### ELENCO DEI COMPITI
(1) Riassumi in forma di elenco il paragrafo del testo che inizia con "Si è così esteso", mantenendone i fatti principali.
(2) Trascrivi senza modifiche i record, dalla riga che contiene "family: Rubiaceae" fino alla fine dei record, entrambi gli estremi inclusi. Lascia fuori le immagini.

### ESTRATTO DEL TESTO
══════════
Eguale opzione ermeneutica, sia pure con riferimento al soggetto che subisce l'esercizio dell'altrui potere, è stata adottata in ordine alla individuazione del "prestatore d'opera".
Si è così esteso l'obbligo di tutela antinfortunistica a tutti gli addetti, "anche solo di fatto", ad una data attività lavorativa, prescindendo dalle modalità di assunzione al lavoro e dall'eventuale mancato perfezionamento del contratto, purché sia provata la consapevolezza dell'imprenditore circa l'attività svolta dal prestatore d'opera poi infortunatosi (v. Cass. Pen., 17 marzo 1989 n. 3860 e, più di recente, con analoga impostazione, Cass. Pen., 10 novembre 1998 n. 11606).
══════════
### CONTENUTO DEI RECORD
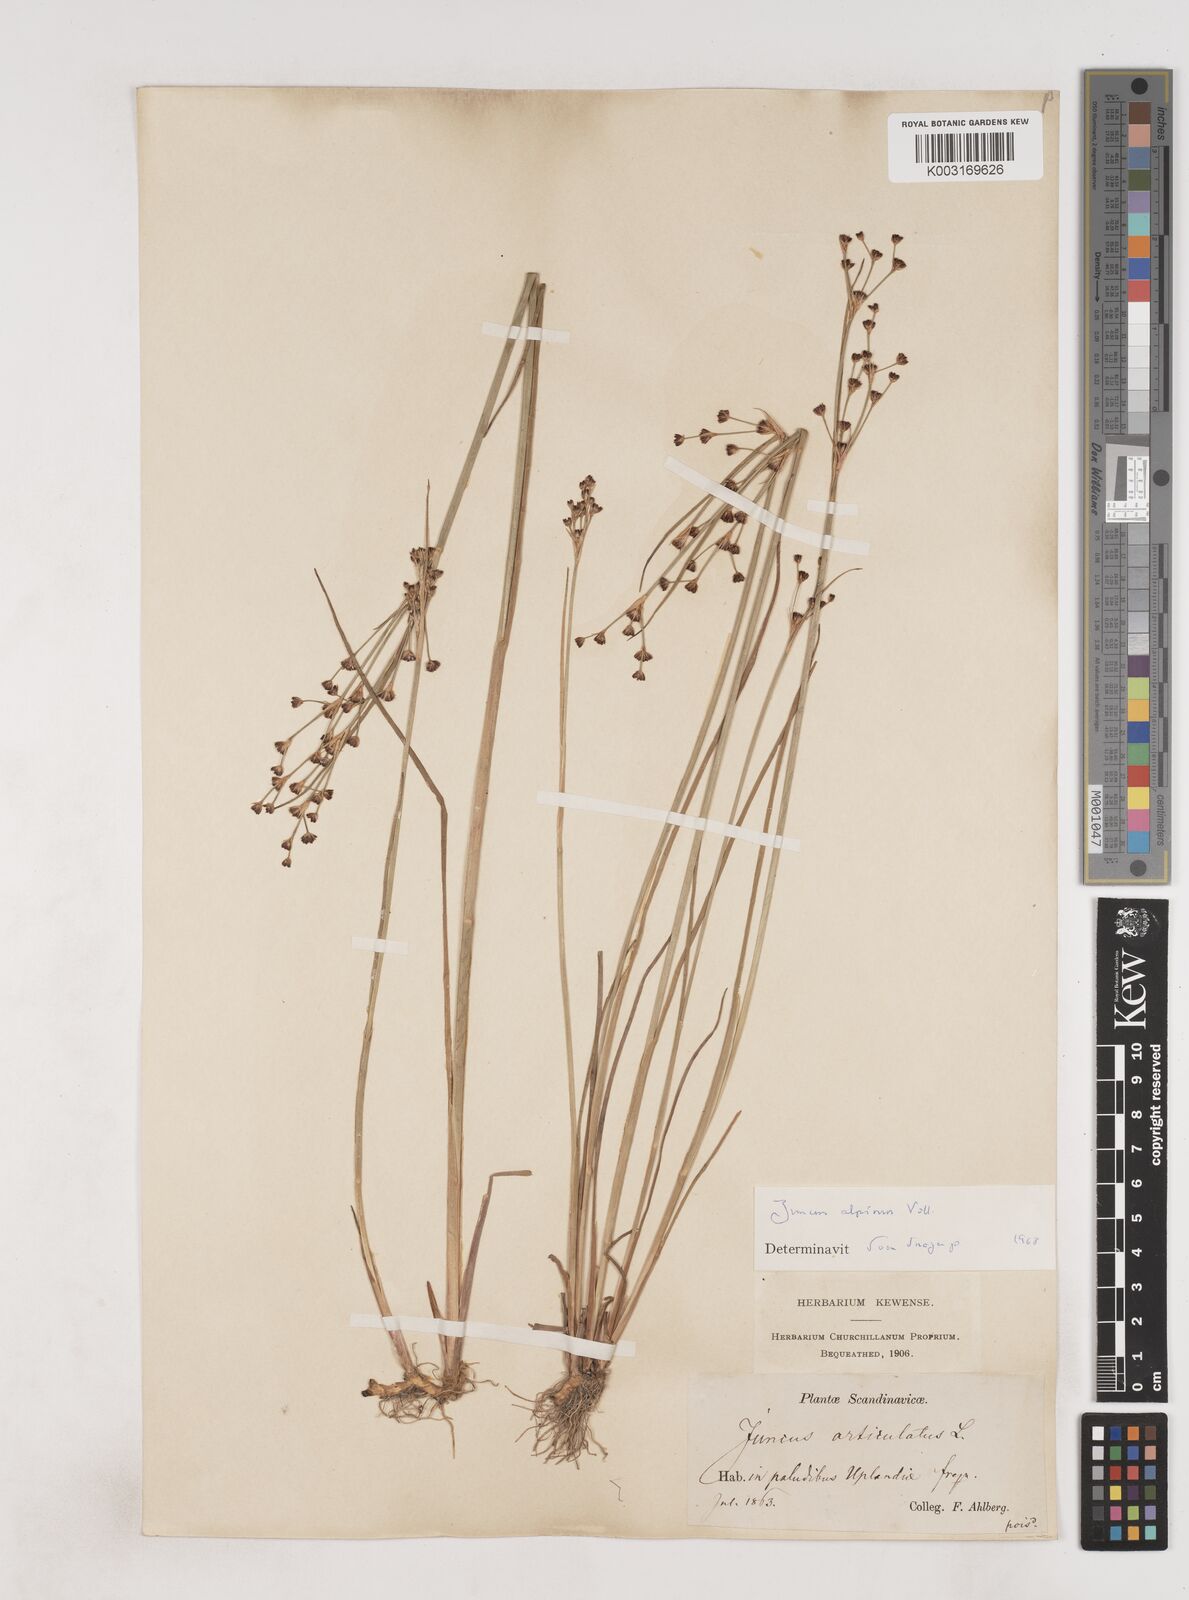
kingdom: Plantae
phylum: Tracheophyta
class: Liliopsida
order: Poales
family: Juncaceae
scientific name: Juncaceae
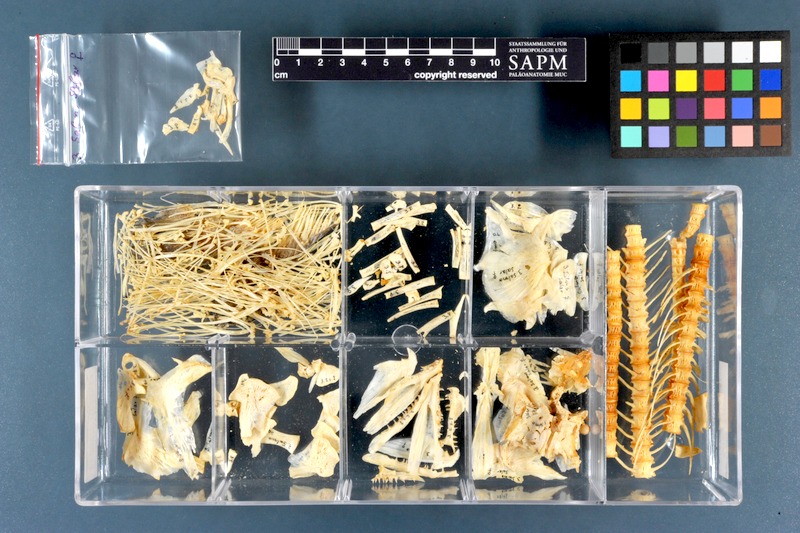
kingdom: Animalia
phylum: Chordata
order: Salmoniformes
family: Salmonidae
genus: Salmo
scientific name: Salmo salar
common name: Atlantic salmon
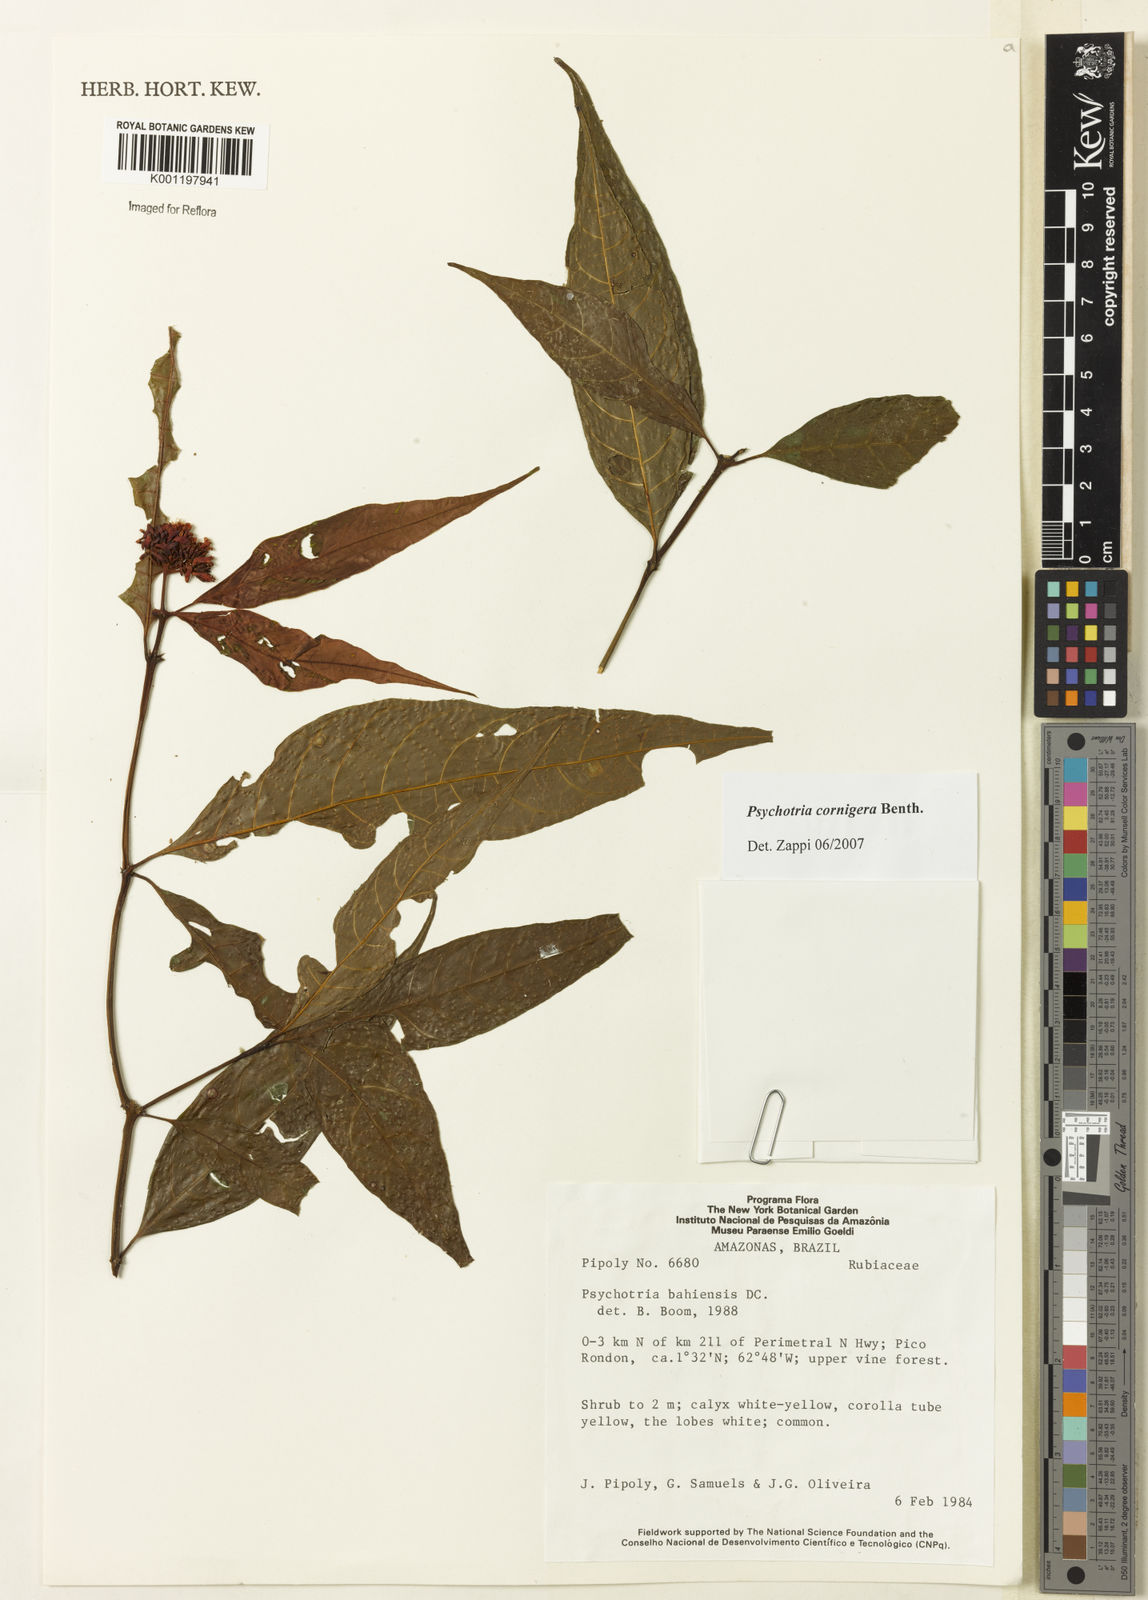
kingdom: Plantae
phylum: Tracheophyta
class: Magnoliopsida
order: Gentianales
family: Rubiaceae
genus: Psychotria
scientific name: Psychotria bahiensis
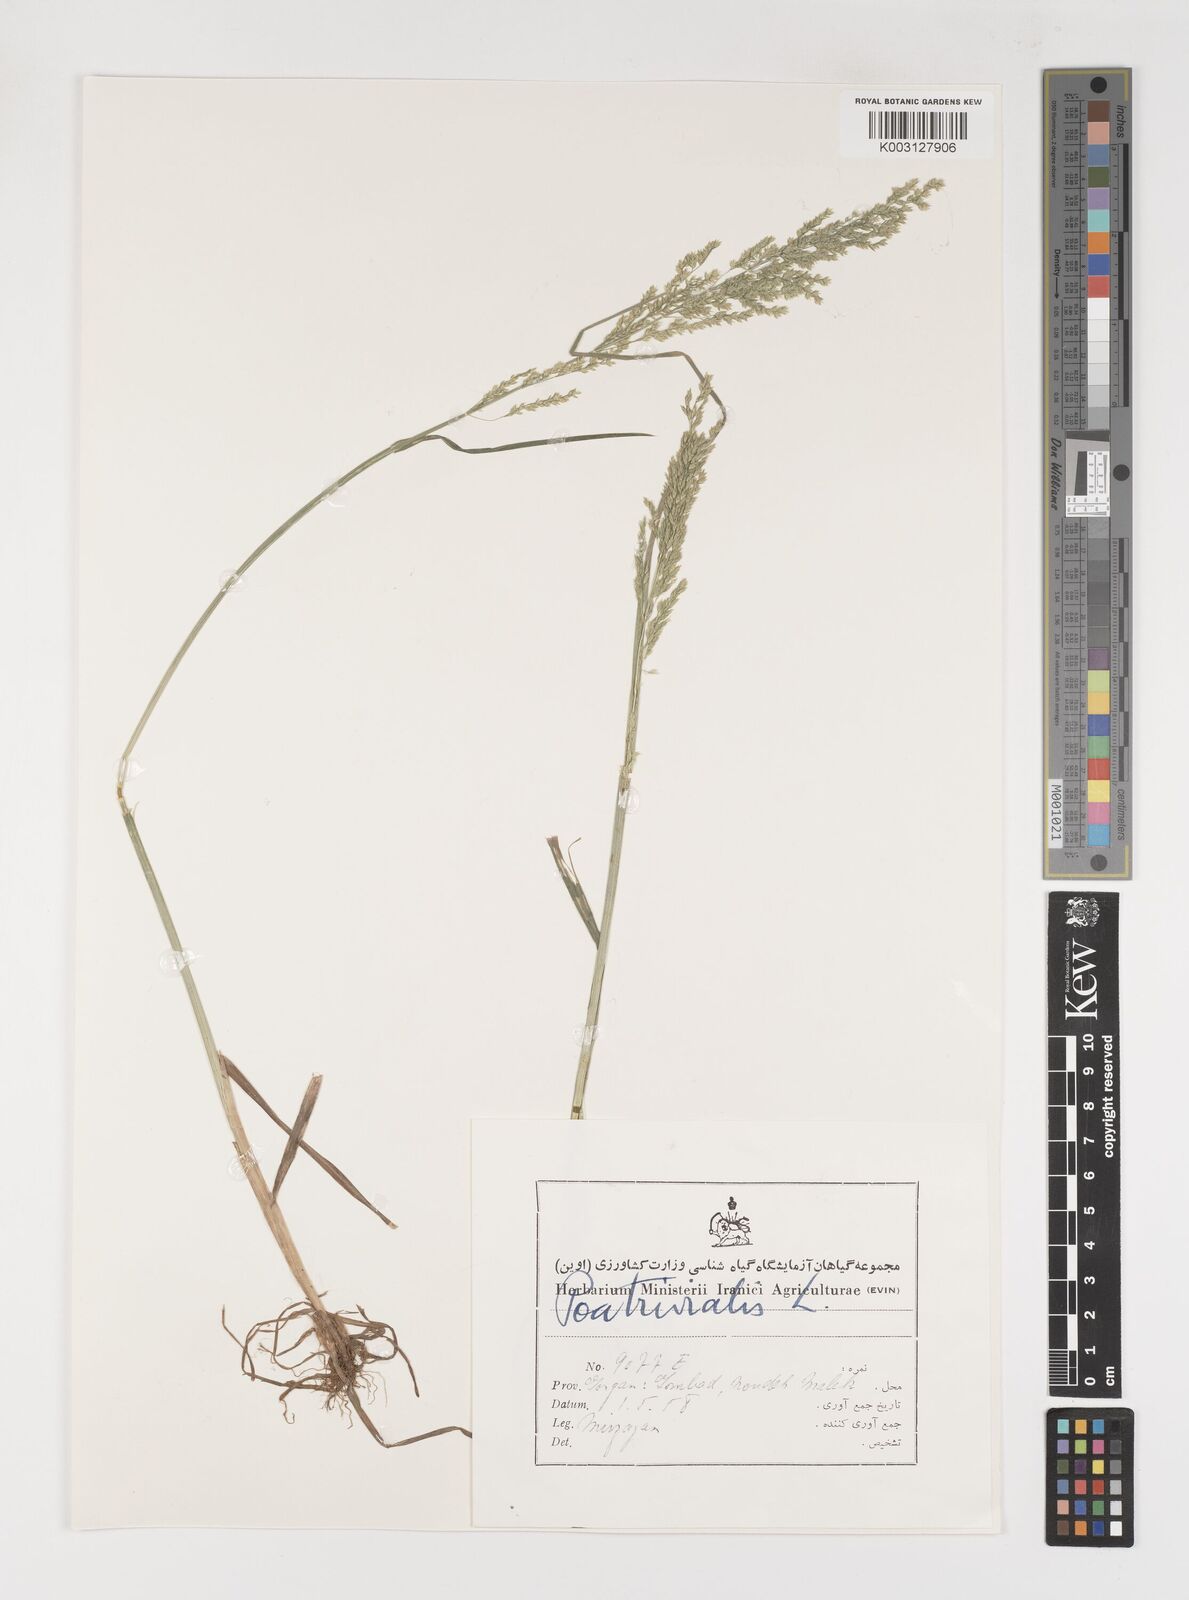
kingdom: Plantae
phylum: Tracheophyta
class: Liliopsida
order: Poales
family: Poaceae
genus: Poa
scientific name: Poa trivialis
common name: Rough bluegrass
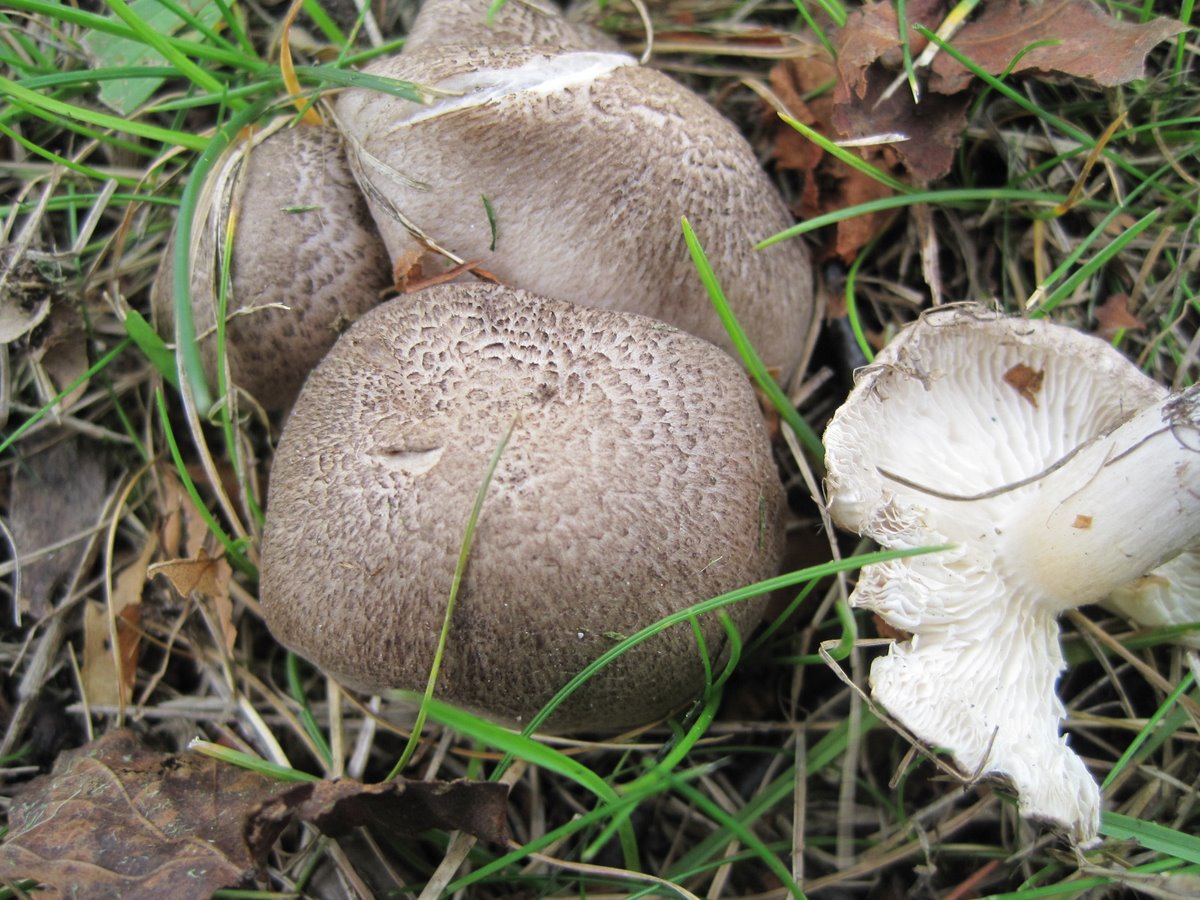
══════════
### RISULTATI
(1)
- L'obbligo di tutela antinfortunistica è stato esteso a tutti gli addetti a una data attività lavorativa, "anche solo di fatto".
- Non contano le modalità di assunzione né l'eventuale mancato perfezionamento del contratto.
- Deve però essere provata la consapevolezza dell'imprenditore circa l'attività svolta dal prestatore d'opera poi infortunatosi.
- Riferimenti: Cass. Pen., 17 marzo 1989 n. 3860 e, più di recente, Cass. Pen., 10 novembre 1998 n. 11606.

(2)
family: Rubiaceae
genus: Psychotria
scientific name: Psychotria bahiensis
kingdom: Plantae
phylum: Tracheophyta
class: Liliopsida
order: Poales
family: Poaceae
genus: Poa
scientific name: Poa trivialis
common name: Rough bluegrass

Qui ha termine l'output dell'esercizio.